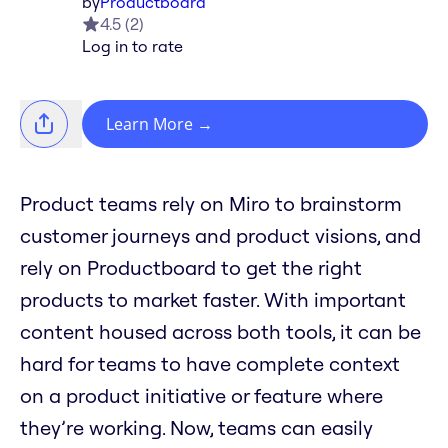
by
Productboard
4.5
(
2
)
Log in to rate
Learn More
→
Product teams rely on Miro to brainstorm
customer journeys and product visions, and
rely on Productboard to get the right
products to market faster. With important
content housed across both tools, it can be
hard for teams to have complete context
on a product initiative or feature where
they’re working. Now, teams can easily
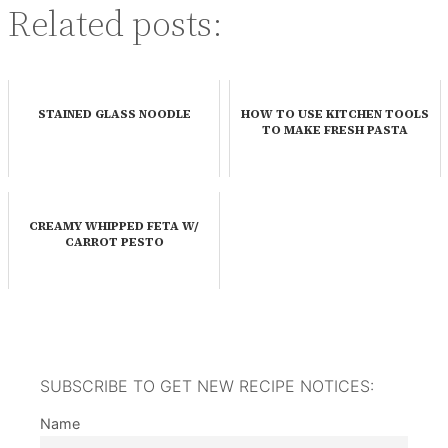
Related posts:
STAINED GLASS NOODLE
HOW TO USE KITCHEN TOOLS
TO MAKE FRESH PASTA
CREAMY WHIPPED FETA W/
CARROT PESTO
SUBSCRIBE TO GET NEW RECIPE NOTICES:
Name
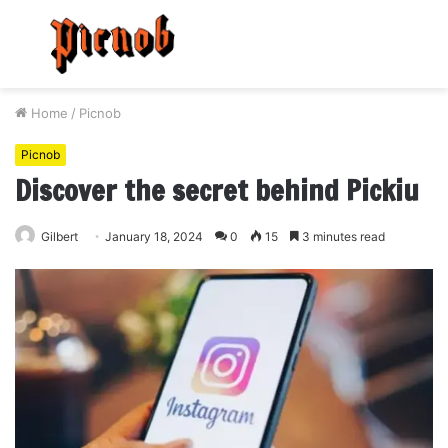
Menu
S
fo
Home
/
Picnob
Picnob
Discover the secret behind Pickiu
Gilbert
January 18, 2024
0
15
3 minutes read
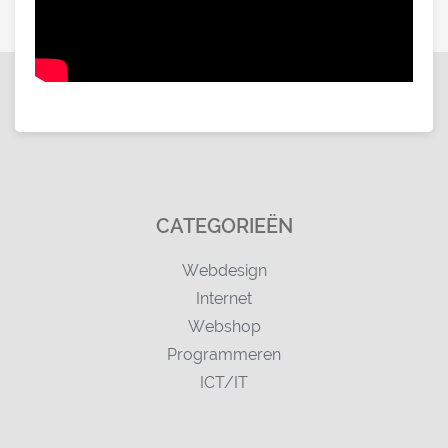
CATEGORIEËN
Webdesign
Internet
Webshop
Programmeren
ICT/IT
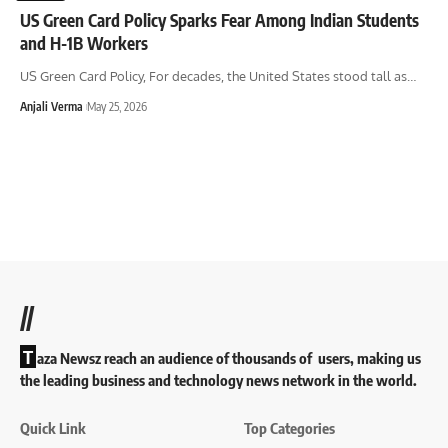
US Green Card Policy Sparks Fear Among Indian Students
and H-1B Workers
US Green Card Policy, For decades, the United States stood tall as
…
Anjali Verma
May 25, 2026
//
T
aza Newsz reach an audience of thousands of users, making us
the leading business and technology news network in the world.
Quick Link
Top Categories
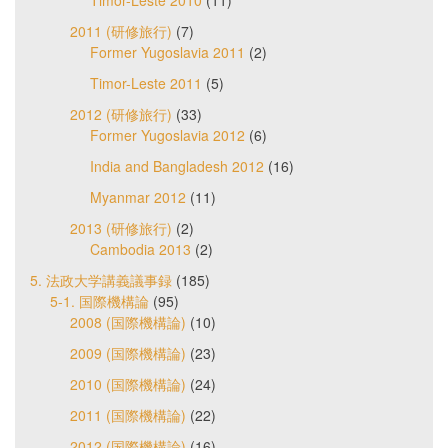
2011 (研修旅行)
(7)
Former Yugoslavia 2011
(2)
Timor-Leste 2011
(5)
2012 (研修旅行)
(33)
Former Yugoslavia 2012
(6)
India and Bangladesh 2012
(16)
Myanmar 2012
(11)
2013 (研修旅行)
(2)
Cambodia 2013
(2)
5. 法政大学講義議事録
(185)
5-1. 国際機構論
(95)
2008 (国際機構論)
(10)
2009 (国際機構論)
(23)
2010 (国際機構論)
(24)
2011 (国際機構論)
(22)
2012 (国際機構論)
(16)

#####

Having removed the pictures, write out the records exactly as they stand.

by
Productboard
4.5
(
2
)
Log in to rate
Learn More
→
Product teams rely on Miro to brainstorm
customer journeys and product visions, and
rely on Productboard to get the right
products to market faster. With important
content housed across both tools, it can be
hard for teams to have complete context
on a product initiative or feature where
they’re working. Now, teams can easily
Related posts:
STAINED GLASS NOODLE
HOW TO USE KITCHEN TOOLS
TO MAKE FRESH PASTA
CREAMY WHIPPED FETA W/
CARROT PESTO
SUBSCRIBE TO GET NEW RECIPE NOTICES:
Name
Menu
S
fo
Home
/
Picnob
Picnob
Discover the secret behind Pickiu
Gilbert
January 18, 2024
0
15
3 minutes read
CATEGORIEËN
Webdesign
Internet
Webshop
Programmeren
ICT/IT
US Green Card Policy Sparks Fear Among Indian Students
and H-1B Workers
US Green Card Policy, For decades, the United States stood tall as
…
Anjali Verma
May 25, 2026
//
T
aza Newsz reach an audience of thousands of users, making us
the leading business and technology news network in the world.
Quick Link
Top Categories
2011 (研修旅行)
(7)
Former Yugoslavia 2011
(2)
Timor-Leste 2011
(5)
2012 (研修旅行)
(33)
Former Yugoslavia 2012
(6)
India and Bangladesh 2012
(16)
Myanmar 2012
(11)
2013 (研修旅行)
(2)
Cambodia 2013
(2)
5. 法政大学講義議事録
(185)
5-1. 国際機構論
(95)
2008 (国際機構論)
(10)
2009 (国際機構論)
(23)
2010 (国際機構論)
(24)
2011 (国際機構論)
(22)
2012 (国際機構論)
(16)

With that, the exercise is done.